Il cantore delle montagne friulane Mario Solazzo espone a Cividale

Si inaugura nella chiesa di Santa Maria dei Battuti la personale del pittore. In mostra la produzione dei suoi ultimi 15 anni. «Vi racconto i colori della neve»

I colori della neve, perché la neve ha i colori. E l’armonia dei suoni che solo un cantore delle montagne come Mario Solazzo può descrivere.
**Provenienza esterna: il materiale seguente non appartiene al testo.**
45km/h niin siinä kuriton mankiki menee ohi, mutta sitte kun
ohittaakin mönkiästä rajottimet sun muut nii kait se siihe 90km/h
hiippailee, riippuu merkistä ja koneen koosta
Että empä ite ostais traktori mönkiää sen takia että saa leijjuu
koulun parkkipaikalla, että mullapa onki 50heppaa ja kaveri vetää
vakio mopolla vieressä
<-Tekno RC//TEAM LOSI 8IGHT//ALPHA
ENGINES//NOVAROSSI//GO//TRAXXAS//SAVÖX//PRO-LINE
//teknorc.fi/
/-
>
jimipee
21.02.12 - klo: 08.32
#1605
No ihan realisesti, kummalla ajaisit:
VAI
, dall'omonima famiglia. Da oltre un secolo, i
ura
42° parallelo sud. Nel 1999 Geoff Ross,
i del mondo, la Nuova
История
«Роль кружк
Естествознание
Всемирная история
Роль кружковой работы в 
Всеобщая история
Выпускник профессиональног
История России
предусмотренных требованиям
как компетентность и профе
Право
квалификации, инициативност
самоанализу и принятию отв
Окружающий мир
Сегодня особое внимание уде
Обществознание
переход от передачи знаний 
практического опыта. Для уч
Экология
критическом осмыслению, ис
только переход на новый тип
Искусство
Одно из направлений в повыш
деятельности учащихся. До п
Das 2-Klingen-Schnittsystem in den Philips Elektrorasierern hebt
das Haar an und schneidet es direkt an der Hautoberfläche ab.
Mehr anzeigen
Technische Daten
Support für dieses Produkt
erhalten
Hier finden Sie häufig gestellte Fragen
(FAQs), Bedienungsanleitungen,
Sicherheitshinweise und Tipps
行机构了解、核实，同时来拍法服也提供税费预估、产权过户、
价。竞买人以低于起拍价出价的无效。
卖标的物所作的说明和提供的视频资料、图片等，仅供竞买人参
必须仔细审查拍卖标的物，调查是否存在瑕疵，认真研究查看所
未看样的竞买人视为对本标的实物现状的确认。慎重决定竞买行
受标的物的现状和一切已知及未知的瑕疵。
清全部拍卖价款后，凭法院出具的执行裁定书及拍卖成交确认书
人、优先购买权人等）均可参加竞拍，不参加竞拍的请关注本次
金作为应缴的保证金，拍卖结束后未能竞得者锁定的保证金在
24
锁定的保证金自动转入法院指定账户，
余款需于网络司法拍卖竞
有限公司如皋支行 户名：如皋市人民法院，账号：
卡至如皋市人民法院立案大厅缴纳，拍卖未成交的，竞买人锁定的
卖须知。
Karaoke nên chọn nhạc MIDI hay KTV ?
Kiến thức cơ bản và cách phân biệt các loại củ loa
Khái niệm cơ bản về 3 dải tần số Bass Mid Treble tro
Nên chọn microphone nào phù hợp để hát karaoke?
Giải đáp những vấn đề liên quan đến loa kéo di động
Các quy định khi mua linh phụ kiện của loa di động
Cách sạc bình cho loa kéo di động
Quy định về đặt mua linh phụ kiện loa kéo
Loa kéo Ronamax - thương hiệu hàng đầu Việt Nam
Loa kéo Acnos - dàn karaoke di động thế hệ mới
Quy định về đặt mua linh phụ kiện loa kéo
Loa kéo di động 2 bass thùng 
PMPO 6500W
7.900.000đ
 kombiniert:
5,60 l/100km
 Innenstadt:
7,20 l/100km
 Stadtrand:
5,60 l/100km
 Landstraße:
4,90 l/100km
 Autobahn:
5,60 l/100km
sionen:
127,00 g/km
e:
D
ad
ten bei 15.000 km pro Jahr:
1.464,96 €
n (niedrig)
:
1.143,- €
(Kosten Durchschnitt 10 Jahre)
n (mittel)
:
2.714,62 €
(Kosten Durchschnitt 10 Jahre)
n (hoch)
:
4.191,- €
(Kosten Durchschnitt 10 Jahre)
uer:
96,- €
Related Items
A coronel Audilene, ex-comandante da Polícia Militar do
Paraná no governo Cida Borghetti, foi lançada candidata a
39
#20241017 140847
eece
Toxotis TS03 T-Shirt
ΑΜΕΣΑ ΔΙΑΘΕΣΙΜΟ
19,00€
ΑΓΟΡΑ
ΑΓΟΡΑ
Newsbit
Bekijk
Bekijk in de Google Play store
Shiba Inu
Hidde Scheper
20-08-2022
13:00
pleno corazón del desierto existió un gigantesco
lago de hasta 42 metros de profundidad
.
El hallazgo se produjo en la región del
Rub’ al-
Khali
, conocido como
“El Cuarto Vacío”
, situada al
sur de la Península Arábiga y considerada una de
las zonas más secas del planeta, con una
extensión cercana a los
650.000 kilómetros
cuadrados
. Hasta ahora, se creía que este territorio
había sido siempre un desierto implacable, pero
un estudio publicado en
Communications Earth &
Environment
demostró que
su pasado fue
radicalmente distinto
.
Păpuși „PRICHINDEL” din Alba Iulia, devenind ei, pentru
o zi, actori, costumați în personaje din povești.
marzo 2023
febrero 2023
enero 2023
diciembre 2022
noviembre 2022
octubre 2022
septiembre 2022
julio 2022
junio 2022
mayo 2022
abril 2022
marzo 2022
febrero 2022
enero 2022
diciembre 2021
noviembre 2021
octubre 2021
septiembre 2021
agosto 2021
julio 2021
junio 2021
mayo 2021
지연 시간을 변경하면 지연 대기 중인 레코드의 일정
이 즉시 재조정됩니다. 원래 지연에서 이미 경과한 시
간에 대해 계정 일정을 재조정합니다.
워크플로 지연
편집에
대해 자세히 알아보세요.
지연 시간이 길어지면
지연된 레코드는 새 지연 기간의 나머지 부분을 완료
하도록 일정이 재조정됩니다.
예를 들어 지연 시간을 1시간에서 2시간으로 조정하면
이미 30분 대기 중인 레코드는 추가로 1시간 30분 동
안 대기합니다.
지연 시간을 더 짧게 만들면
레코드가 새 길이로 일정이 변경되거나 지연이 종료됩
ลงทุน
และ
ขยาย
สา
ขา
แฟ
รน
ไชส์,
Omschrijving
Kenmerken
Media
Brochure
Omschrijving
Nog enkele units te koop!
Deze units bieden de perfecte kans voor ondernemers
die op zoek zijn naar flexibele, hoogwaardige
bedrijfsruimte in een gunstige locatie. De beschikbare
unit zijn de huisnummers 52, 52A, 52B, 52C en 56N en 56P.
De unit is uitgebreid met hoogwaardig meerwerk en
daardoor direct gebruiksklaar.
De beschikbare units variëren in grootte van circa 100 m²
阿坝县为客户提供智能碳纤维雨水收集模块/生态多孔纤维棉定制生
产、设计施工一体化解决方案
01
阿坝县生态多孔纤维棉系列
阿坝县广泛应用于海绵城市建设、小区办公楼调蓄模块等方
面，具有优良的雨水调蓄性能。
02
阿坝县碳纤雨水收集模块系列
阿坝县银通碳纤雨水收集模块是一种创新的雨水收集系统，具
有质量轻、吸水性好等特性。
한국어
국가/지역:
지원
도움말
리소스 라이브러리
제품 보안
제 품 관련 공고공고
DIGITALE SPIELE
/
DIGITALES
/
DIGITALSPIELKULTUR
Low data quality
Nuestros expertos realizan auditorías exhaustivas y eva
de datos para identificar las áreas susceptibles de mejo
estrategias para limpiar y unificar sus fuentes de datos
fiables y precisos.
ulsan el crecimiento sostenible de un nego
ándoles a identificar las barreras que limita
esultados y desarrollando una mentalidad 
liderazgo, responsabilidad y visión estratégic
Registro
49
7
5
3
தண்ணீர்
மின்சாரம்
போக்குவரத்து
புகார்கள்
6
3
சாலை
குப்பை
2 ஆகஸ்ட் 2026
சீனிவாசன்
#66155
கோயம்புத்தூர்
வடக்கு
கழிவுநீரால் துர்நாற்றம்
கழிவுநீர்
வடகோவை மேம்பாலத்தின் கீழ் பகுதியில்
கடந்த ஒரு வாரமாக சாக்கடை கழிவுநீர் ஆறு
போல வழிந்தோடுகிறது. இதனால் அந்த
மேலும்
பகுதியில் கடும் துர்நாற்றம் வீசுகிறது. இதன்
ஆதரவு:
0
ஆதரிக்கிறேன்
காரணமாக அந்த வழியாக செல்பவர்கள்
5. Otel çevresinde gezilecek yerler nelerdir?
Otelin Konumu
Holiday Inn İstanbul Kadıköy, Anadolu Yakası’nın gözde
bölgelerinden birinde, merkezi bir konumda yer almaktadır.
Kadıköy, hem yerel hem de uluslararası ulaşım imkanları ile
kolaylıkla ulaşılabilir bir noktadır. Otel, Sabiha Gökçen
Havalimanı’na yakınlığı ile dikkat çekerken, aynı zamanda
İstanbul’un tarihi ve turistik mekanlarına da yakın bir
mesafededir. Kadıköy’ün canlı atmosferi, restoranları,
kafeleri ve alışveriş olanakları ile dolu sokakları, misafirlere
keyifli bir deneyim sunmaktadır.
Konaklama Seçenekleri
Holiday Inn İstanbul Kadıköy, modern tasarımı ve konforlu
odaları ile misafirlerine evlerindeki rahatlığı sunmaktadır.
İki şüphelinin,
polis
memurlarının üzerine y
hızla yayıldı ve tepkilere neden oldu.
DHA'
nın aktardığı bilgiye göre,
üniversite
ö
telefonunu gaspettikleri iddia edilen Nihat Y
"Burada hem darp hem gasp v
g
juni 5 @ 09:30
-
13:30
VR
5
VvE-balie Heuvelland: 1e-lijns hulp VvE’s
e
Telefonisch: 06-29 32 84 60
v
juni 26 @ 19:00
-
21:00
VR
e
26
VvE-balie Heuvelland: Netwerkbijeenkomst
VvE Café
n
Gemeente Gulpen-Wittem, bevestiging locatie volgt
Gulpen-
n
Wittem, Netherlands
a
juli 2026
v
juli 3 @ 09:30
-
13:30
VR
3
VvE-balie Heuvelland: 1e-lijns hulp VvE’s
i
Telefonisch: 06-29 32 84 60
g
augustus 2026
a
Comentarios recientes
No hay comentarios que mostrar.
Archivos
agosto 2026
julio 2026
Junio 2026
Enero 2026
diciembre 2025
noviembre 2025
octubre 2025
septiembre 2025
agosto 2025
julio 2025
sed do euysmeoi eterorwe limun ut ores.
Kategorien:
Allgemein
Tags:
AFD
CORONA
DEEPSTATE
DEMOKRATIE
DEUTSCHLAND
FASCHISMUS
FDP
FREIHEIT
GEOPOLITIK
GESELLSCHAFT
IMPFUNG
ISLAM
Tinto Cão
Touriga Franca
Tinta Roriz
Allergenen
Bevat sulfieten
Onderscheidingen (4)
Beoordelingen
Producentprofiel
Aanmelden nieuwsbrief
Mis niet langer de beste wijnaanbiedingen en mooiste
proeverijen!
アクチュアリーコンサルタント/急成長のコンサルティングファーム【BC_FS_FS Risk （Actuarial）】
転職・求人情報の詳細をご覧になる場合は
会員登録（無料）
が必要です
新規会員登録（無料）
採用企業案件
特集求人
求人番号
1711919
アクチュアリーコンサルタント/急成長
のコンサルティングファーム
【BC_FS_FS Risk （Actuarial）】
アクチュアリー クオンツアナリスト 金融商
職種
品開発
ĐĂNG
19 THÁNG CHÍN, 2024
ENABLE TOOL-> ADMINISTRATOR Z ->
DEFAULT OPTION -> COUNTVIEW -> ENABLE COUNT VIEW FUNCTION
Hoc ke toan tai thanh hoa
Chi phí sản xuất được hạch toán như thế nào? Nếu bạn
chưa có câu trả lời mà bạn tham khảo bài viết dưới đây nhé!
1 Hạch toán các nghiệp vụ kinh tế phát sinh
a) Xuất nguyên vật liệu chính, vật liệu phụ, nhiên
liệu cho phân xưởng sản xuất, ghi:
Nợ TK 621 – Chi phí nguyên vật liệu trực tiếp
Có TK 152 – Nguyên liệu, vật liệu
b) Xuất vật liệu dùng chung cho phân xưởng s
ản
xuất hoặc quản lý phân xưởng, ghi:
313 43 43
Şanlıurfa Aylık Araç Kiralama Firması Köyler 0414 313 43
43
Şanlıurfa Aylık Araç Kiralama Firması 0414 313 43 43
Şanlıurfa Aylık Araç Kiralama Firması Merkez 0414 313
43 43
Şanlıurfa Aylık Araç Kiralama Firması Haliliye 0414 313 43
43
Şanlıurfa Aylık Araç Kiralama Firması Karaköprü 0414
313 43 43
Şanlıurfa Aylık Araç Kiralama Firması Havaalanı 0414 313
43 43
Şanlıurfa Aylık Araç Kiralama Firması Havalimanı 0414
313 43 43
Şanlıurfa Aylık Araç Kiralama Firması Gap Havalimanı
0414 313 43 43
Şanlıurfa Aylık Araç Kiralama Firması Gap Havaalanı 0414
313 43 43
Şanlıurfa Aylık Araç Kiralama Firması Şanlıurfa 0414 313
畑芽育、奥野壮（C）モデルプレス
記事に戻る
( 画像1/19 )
A un decennio dalla sua ultima personale a Cividale del Friuli, sua patria di adozione, il pittore di origine leccese ritorna con un’esposizione nella chiesa di Santa Maria dei Battuti che rappresenta un inno alla luce e al lirismo delle vette.

Un gioco di pieni e di vuoti quello di Solazzo, definito da una densità materica che plasma gli ambienti montani e li indaga definendo i profili dei dirupi, i canaloni e le creste illuminati da contrasti cromatici e da pennellate nervose che traducono esperienze emozionali e spirituali in chiave espressionista, ripartendo dall’esperienza divisionista di Cesare Maggi, dai maestosi paesaggi alpini di Giovanni Segantini, dalle atmosfere sappadine di Pio Solero.

E da quelle vedute si sprigiona un’armonia che è suono. «Da giovane ho studiato musica al Conservatorio e nel corso della mia esistenza ho conosciuto molti musicisti. La musica è una compagna di vita che ci permette di invecchiare meglio e quella che nasce dal racconto dei miei quadri è anche un’armonia di suoni» racconta Mario Solazzo, descrivendo la selezione di opere in mostra a Cividale: 33 creazioni, oli su tela che appartengono alla produzione dell’ultimo quindicennio.

Una produzione dominata dai paesaggi innevati che rappresentano una costante nella sua produzione artistica. Le sue pennellate danno rilievo e vitalità alla terra che diventa materia viva, attraversata da dinamiche potenti, da spinte tettoniche. E affiora fra baite e declivi remoti, quasi sempre privi di tracce umane, di insediamenti. Non ci sono folle, non impianti di risalita, né alberghi e nella solitudine metafisica di quegli scenari la neve diventa protagonista, ingloba gli stavoli, ammanta i boschi. Solazzo la rappresenta nella sua vitalità, nella sua moltitudine di sfumature. «Perché la neve non è bianca, ha i colori della fisica» spiega.

Così prendono forma i monti della Val D’Aosta e, uno a uno quelli della Carnia, i paesaggi di Sauris, Collina, quelli sappadini. E l’armonia nasce dal contrasto con una sezione di tele dedicate ai mercati brulicanti di figure umane, macchie di colore che affollano le vie cividalesi, quelle tolmezzine.

Ci sono donne a bambini che si agitano fra le bancarelle, un’umanità composita che si allontana dall’osservatore nei vicoli indagati “a la recherche du temps perdu” come le malinconiche figure nei vicoli di Utrillo. Un paesaggio urbano, così lontano dalle cime silenziose, eppure così intimamente connesso ad esse. E ci sono i tramonti arrossati sulla laguna di Venezia punteggiati da un brulicare di gente sospesa fra cielo e terra. Percorsi espressivi divergenti che si incrociano nella ricerca della luce, scomposta in tutte le sue componenti cromatiche, che si fa suono.

La mostra sarà inaugurata sabato 18 gennaio, alle 18, e sarà visitabile fino al 9 febbraio.